Methods To quantify DMR, we used cytofluorimetric analysis to detect phosphorylated H2AX (PH2AH). Blood samples were obtained by venous punctures in EDTA-tubes. Freshly isolated peripheral blood mononuclear cells (PBMC) by differential centrifugation through Ficoll were fixed 10 minutes in 4% paraformaldehyde, made permeable with ice-cold 70% ethanol for 30 min, incubated with anti-Fc to block non-specific binding of Fc receptor expressing cells and incubated with anti-PH2AX. We enrolled pre-manifest HD, stratified according to the risk of motor onset into low, medium and high groups, as previously described; symptomatic HD patients, whose disease severity was quantified according to UHDRS, and healthy subjects as controls. Exclusion criteria were: drugs HDAC inhibitors, or NADP inhibitors and other factors known to interfere with the oxidative status of the subject; concomitant serious illnesses; pregnancy and breast-feeding.
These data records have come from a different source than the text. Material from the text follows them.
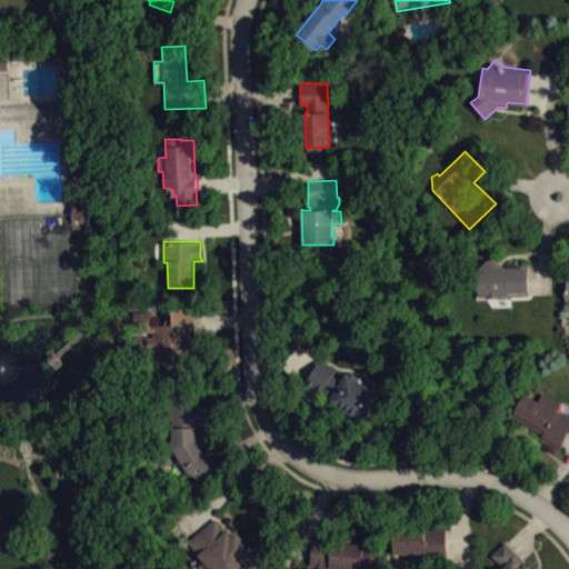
[(526,265),(527,296),(510,296),(511,298),(476,298),(476,268),(481,268),(481,265),(487,259),(496,268),(507,268),(507,266),(526,265)]
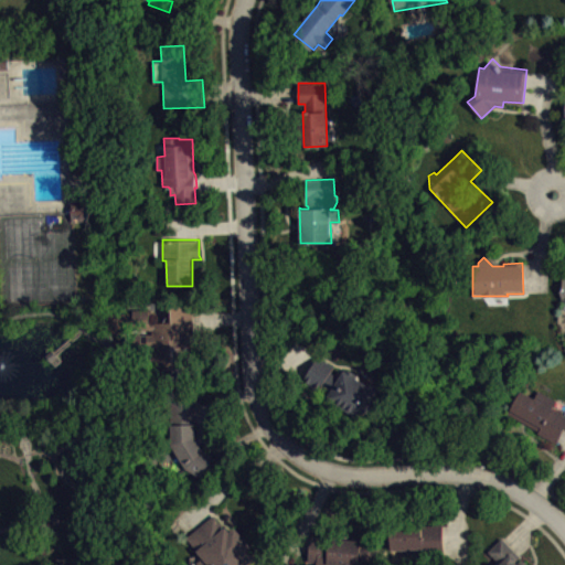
[(171,322),(171,305),(193,304),(196,352),(183,353),(183,369),(152,370),(150,344),(134,347),(132,330),(107,332),(105,311),(131,312),(131,308),(152,308),(155,313),(149,313),(150,323),(171,322)]
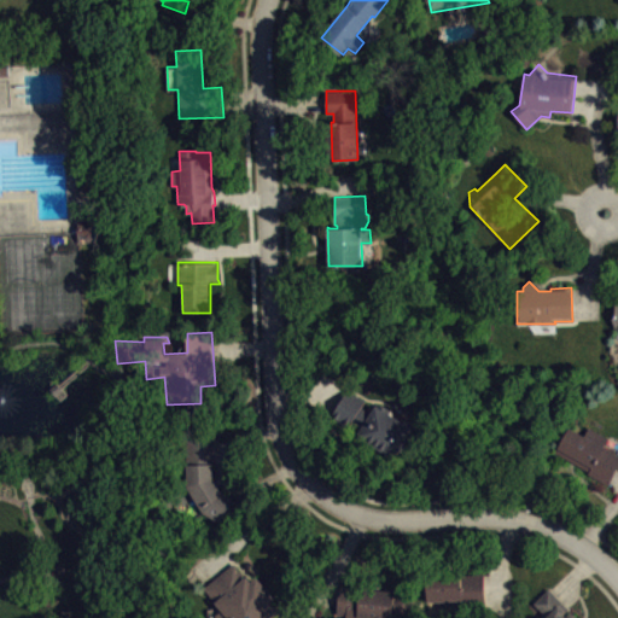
[(348,390),(331,417),(350,429),(355,423),(361,427),(357,435),(396,458),(400,450),(406,455),(414,441),(407,437),(413,426),(375,404),(372,410),(369,410),(362,406),(366,400),(348,390)]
Results We included 14 (female/male ratio 8/6; age F 30.0 ± 6.7; M 41.8 ± 11.68) pre-manifest HD (pre-HD; Mean Repeat: 42.8 ± 2.7); 29 (female/male ratio 11/18; age F 46.7 ± 9.4; M 55.0 ± 10.1) symptomatic HD patients (Mean Repeat: 42.66 ± 1.9) and 18 healthy subjects as controls (C) (female/male ratio 13/5; age F 49.5 ± 9.6; M 45.4 ± 14.3). We found that patients and pre-HD showed a high PH2AH index as compared to the controls (C mean: 2.9 ± 2.02; HD mean: 10.56 ± 6.9; pre-D: 10.6 ± 7.0); the odds ratio was <0.005 (C vs HD: Wilcoxon/Kruskal-Wallis z = −4.32, p < 0.0001; Logistic Fit ChiSquare 23.98, p < 0.0001; ROC Area 0.87, Odds Ratio 0.0000013, p = 0.0035; C vs pre-HD: Wilcoxon/Kruskal-Wallis z = 3.703, p = 0.0002; Logistic Fit ChiSquare 18.53, p < 0.0001; ROC Area 0.89, Odds Ratio 0.0000016, p = 0.0138).

Conclusions These data, albeit preliminary, suggest an association between a high PH2AX index and HD, being promising as biomarker to characterise HD patients and to monitor disease progression.